In this case the easy thing to do is to compare the densities and then show that the corresponding relative position of the cdfs (/survivor functions) must follow from that.
So for example if you can argue that (at some given $\nu$)
$ x^2 - (\nu+1) \log(1+\frac{x^2}{\nu}) > 2\cdot\log(k)\qquad^\dagger$
for the necessary constant $k$ (a function of $\nu$), for all $x>$ some $x_0$, then it would be possible to establish a heavier tail for $t_\nu$ also on the definition in terms of bigger $1-F$ (or bigger $F$ on the left tail).

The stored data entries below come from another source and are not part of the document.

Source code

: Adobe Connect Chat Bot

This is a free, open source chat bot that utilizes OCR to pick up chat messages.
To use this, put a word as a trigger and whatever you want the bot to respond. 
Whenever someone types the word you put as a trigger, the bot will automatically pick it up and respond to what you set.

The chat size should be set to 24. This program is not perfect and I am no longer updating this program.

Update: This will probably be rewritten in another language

$^\dagger$ (this form follows from the difference of the log of the densities, if that holds the necessary relationship between the densities holds)
[It's actually possible to show it for any $k$ (not just the particular one we need coming from the relevant density normalizing constants), so the result must hold for the $k$ we need.]
One way to see the difference is by use of moments $E\{x^n\}.$
"Heavier" tails will mean higher values for the even power moments (power 4, 6, 8), when variance is the same. In particular, the 4-th order moment (around zero) is called kurtosis and compares in some exact sense the heaviness of the tails.
See Wikipedia for details (https://en.wikipedia.org/wiki/Kurtosis)
Here is a formal proof based on the survival functions. I use the following definition of "heavier tail" inspired by wikipedia:
A random variable $Y$ with survival function $S_y(t)$ has heavier tails than a random variable $X$ with survival function $S_x(t)$ iff $$\lim_{t\to\infty}\frac{S_y(t)}{S_x(t)} = \infty$$
Consider a random variable $Y$ distributed as Student's t with mean zero, degrees of freedom $\nu$ and scale parameter $a$. We compare this to the random variable $X\sim\mathcal{N}(0,\sigma^2)$. For both variables, the survival functions are differentiable. Therefore, \begin{align*} \lim_{t\to\infty}\frac{S_y(t)}{S_x(t)} &= \lim_{t\to\infty}\frac{f_y(t)}{f_x(t)} = \exp \lim_{t\to\infty}\left(\log f_y(t) - \log f_x(t)\right)\\ &=\exp \lim_{t\to\infty}\left(-\frac{\nu+1}{2}\log\left(1+\frac{t^2}{\nu a^2}\right) - \left(-\frac{1}{2\sigma^2}t^2\right)+C\right)\\ &=\exp\left(\lim_{t\to\infty}-\frac{\nu+1}{2}\log\left(1+\frac{t^2}{\nu a^2}\right) - \left(-\frac{1}{2\sigma^2}t^2\right)+C\right)\\ &=\exp\left(\lim_{t\to\infty}\frac{1}{2\sigma^2}t^2-\frac{\nu+1}{2}\log\left(1+\frac{t^2}{\nu a^2}\right)+C\right)\\ &=\exp\left(\frac{1}{2}\lim_{u\to\infty}\frac{a^2}{\sigma^2}u - (\nu+1)\log\left(1+\frac{u}{\nu}\right)+C\right)\\ &=\exp\left(\frac{1}{2}\lim_{u\to\infty}u\left(\frac{a^2}{\sigma^2} - \frac{(\nu+1)\log\left(1+\frac{u}{\nu}\right)}{u}+\frac{C}{u}\right)\right) \end{align*} Where we have substituted $u=t^2/a^2$. Note that $0<a^2/\sigma^2<\infty$ is a constant, $\lim_{u\to\infty} C/u = 0$ and $$\lim_{u\to\infty} \frac{(\nu+1)\log\left(1+\frac{u}{\nu}\right)}{u} = \lim_{u\to\infty} \frac{(\nu+1)}{(1)(1+\frac{u}{\nu})(\nu)} = 0$$ Hence by algebraic limit theorem, $$\lim_{t\to\infty}\frac{S_y(t)}{S_x(t)} = \exp\left(\frac{1}{2}\lim_{u\to\infty} u\left(\frac{a^2}{\sigma^2} - (0) + (0)\right)\right) = \infty$$
Importantly, the result holds for arbitrary (finite) values of $a$, $\sigma^2$, and $\nu$, so you can have situations where a t distribution has smaller variance than a normal, but still having heavier tails.